*** Opening of Provided material ***

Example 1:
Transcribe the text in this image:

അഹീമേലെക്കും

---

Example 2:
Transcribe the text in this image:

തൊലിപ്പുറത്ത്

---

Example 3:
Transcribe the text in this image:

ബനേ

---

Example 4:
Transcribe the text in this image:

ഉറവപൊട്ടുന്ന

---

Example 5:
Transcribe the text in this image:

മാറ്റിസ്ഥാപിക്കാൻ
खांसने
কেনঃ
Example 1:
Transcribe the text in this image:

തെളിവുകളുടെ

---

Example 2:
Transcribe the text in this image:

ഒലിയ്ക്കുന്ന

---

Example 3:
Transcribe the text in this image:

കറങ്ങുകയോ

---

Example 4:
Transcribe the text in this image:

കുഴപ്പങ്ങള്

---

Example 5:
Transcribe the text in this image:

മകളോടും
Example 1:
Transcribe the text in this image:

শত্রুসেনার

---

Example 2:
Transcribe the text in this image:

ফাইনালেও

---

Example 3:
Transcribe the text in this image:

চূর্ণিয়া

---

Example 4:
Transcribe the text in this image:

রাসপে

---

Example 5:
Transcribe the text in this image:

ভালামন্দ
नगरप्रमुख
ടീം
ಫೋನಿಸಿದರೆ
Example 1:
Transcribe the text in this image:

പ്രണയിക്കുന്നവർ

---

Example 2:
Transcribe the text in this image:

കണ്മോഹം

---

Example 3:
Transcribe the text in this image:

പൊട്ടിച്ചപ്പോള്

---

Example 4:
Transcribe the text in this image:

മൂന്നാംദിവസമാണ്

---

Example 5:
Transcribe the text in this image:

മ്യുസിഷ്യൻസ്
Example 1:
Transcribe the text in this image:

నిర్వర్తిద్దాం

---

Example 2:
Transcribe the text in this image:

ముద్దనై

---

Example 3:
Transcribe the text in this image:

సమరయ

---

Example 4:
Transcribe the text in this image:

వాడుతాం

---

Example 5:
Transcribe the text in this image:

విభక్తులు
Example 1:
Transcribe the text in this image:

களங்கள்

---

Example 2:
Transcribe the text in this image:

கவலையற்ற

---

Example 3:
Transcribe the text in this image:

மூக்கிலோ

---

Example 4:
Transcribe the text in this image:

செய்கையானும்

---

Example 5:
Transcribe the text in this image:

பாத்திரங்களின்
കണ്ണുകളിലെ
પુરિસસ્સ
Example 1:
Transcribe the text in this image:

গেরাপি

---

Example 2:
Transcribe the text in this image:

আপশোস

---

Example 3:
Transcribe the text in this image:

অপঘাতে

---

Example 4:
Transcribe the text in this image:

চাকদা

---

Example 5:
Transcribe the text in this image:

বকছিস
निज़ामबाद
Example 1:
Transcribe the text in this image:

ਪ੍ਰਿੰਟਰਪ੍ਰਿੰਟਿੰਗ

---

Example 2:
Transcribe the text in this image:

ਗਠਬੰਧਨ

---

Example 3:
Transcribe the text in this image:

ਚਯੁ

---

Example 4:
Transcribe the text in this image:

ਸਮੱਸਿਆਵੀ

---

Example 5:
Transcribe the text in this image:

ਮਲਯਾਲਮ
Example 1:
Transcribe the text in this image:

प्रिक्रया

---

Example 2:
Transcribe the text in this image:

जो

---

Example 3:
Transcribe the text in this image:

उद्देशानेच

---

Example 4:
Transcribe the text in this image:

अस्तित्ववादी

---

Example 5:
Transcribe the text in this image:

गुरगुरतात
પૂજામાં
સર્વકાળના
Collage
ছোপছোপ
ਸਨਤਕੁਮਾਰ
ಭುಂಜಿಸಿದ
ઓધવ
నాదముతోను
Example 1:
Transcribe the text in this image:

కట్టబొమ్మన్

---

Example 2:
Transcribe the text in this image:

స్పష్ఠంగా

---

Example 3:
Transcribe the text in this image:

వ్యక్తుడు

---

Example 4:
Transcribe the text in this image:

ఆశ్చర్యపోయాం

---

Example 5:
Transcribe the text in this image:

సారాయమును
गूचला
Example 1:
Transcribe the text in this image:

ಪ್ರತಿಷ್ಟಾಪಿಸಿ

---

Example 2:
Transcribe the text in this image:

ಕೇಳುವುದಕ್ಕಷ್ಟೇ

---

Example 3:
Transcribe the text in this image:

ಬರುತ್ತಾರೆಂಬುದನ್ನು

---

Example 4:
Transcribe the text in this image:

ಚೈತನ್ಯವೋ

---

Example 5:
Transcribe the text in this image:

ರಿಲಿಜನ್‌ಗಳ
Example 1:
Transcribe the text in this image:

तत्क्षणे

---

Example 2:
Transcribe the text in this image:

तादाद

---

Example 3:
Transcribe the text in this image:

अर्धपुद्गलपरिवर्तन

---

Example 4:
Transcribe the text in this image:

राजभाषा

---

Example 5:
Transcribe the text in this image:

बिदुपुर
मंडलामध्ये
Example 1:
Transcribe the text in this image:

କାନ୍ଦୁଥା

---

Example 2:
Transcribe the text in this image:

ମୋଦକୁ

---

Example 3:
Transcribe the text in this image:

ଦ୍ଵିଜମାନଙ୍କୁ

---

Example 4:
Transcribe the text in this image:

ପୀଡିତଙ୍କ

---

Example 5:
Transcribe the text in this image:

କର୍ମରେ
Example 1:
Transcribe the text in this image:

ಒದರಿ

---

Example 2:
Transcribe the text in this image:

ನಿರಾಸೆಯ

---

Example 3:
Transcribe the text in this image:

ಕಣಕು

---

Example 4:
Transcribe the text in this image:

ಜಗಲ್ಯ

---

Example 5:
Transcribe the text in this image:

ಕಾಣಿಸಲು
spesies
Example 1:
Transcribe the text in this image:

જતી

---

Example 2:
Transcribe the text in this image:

*** Close of Provided material ***

About this exercise: Repeat the material exactly. Every line should match.

Exercise solution:
Example 1:
Transcribe the text in this image:

അഹീമേലെക്കും

---

Example 2:
Transcribe the text in this image:

തൊലിപ്പുറത്ത്

---

Example 3:
Transcribe the text in this image:

ബനേ

---

Example 4:
Transcribe the text in this image:

ഉറവപൊട്ടുന്ന

---

Example 5:
Transcribe the text in this image:

മാറ്റിസ്ഥാപിക്കാൻ
खांसने
কেনঃ
Example 1:
Transcribe the text in this image:

തെളിവുകളുടെ

---

Example 2:
Transcribe the text in this image:

ഒലിയ്ക്കുന്ന

---

Example 3:
Transcribe the text in this image:

കറങ്ങുകയോ

---

Example 4:
Transcribe the text in this image:

കുഴപ്പങ്ങള്

---

Example 5:
Transcribe the text in this image:

മകളോടും
Example 1:
Transcribe the text in this image:

শত্রুসেনার

---

Example 2:
Transcribe the text in this image:

ফাইনালেও

---

Example 3:
Transcribe the text in this image:

চূর্ণিয়া

---

Example 4:
Transcribe the text in this image:

রাসপে

---

Example 5:
Transcribe the text in this image:

ভালামন্দ
नगरप्रमुख
ടീം
ಫೋನಿಸಿದರೆ
Example 1:
Transcribe the text in this image:

പ്രണയിക്കുന്നവർ

---

Example 2:
Transcribe the text in this image:

കണ്മോഹം

---

Example 3:
Transcribe the text in this image:

പൊട്ടിച്ചപ്പോള്

---

Example 4:
Transcribe the text in this image:

മൂന്നാംദിവസമാണ്

---

Example 5:
Transcribe the text in this image:

മ്യുസിഷ്യൻസ്
Example 1:
Transcribe the text in this image:

నిర్వర్తిద్దాం

---

Example 2:
Transcribe the text in this image:

ముద్దనై

---

Example 3:
Transcribe the text in this image:

సమరయ

---

Example 4:
Transcribe the text in this image:

వాడుతాం

---

Example 5:
Transcribe the text in this image:

విభక్తులు
Example 1:
Transcribe the text in this image:

களங்கள்

---

Example 2:
Transcribe the text in this image:

கவலையற்ற

---

Example 3:
Transcribe the text in this image:

மூக்கிலோ

---

Example 4:
Transcribe the text in this image:

செய்கையானும்

---

Example 5:
Transcribe the text in this image:

பாத்திரங்களின்
കണ്ണുകളിലെ
પુરિસસ્સ
Example 1:
Transcribe the text in this image:

গেরাপি

---

Example 2:
Transcribe the text in this image:

আপশোস

---

Example 3:
Transcribe the text in this image:

অপঘাতে

---

Example 4:
Transcribe the text in this image:

চাকদা

---

Example 5:
Transcribe the text in this image:

বকছিস
निज़ामबाद
Example 1:
Transcribe the text in this image:

ਪ੍ਰਿੰਟਰਪ੍ਰਿੰਟਿੰਗ

---

Example 2:
Transcribe the text in this image:

ਗਠਬੰਧਨ

---

Example 3:
Transcribe the text in this image:

ਚਯੁ

---

Example 4:
Transcribe the text in this image:

ਸਮੱਸਿਆਵੀ

---

Example 5:
Transcribe the text in this image:

ਮਲਯਾਲਮ
Example 1:
Transcribe the text in this image:

प्रिक्रया

---

Example 2:
Transcribe the text in this image:

जो

---

Example 3:
Transcribe the text in this image:

उद्देशानेच

---

Example 4:
Transcribe the text in this image:

अस्तित्ववादी

---

Example 5:
Transcribe the text in this image:

गुरगुरतात
પૂજામાં
સર્વકાળના
Collage
ছোপছোপ
ਸਨਤਕੁਮਾਰ
ಭುಂಜಿಸಿದ
ઓધવ
నాదముతోను
Example 1:
Transcribe the text in this image:

కట్టబొమ్మన్

---

Example 2:
Transcribe the text in this image:

స్పష్ఠంగా

---

Example 3:
Transcribe the text in this image:

వ్యక్తుడు

---

Example 4:
Transcribe the text in this image:

ఆశ్చర్యపోయాం

---

Example 5:
Transcribe the text in this image:

సారాయమును
गूचला
Example 1:
Transcribe the text in this image:

ಪ್ರತಿಷ್ಟಾಪಿಸಿ

---

Example 2:
Transcribe the text in this image:

ಕೇಳುವುದಕ್ಕಷ್ಟೇ

---

Example 3:
Transcribe the text in this image:

ಬರುತ್ತಾರೆಂಬುದನ್ನು

---

Example 4:
Transcribe the text in this image:

ಚೈತನ್ಯವೋ

---

Example 5:
Transcribe the text in this image:

ರಿಲಿಜನ್‌ಗಳ
Example 1:
Transcribe the text in this image:

तत्क्षणे

---

Example 2:
Transcribe the text in this image:

तादाद

---

Example 3:
Transcribe the text in this image:

अर्धपुद्गलपरिवर्तन

---

Example 4:
Transcribe the text in this image:

राजभाषा

---

Example 5:
Transcribe the text in this image:

बिदुपुर
मंडलामध्ये
Example 1:
Transcribe the text in this image:

କାନ୍ଦୁଥା

---

Example 2:
Transcribe the text in this image:

ମୋଦକୁ

---

Example 3:
Transcribe the text in this image:

ଦ୍ଵିଜମାନଙ୍କୁ

---

Example 4:
Transcribe the text in this image:

ପୀଡିତଙ୍କ

---

Example 5:
Transcribe the text in this image:

କର୍ମରେ
Example 1:
Transcribe the text in this image:

ಒದರಿ

---

Example 2:
Transcribe the text in this image:

ನಿರಾಸೆಯ

---

Example 3:
Transcribe the text in this image:

ಕಣಕು

---

Example 4:
Transcribe the text in this image:

ಜಗಲ್ಯ

---

Example 5:
Transcribe the text in this image:

ಕಾಣಿಸಲು
spesies
Example 1:
Transcribe the text in this image:

જતી

---

Example 2:
Transcribe the text in this image:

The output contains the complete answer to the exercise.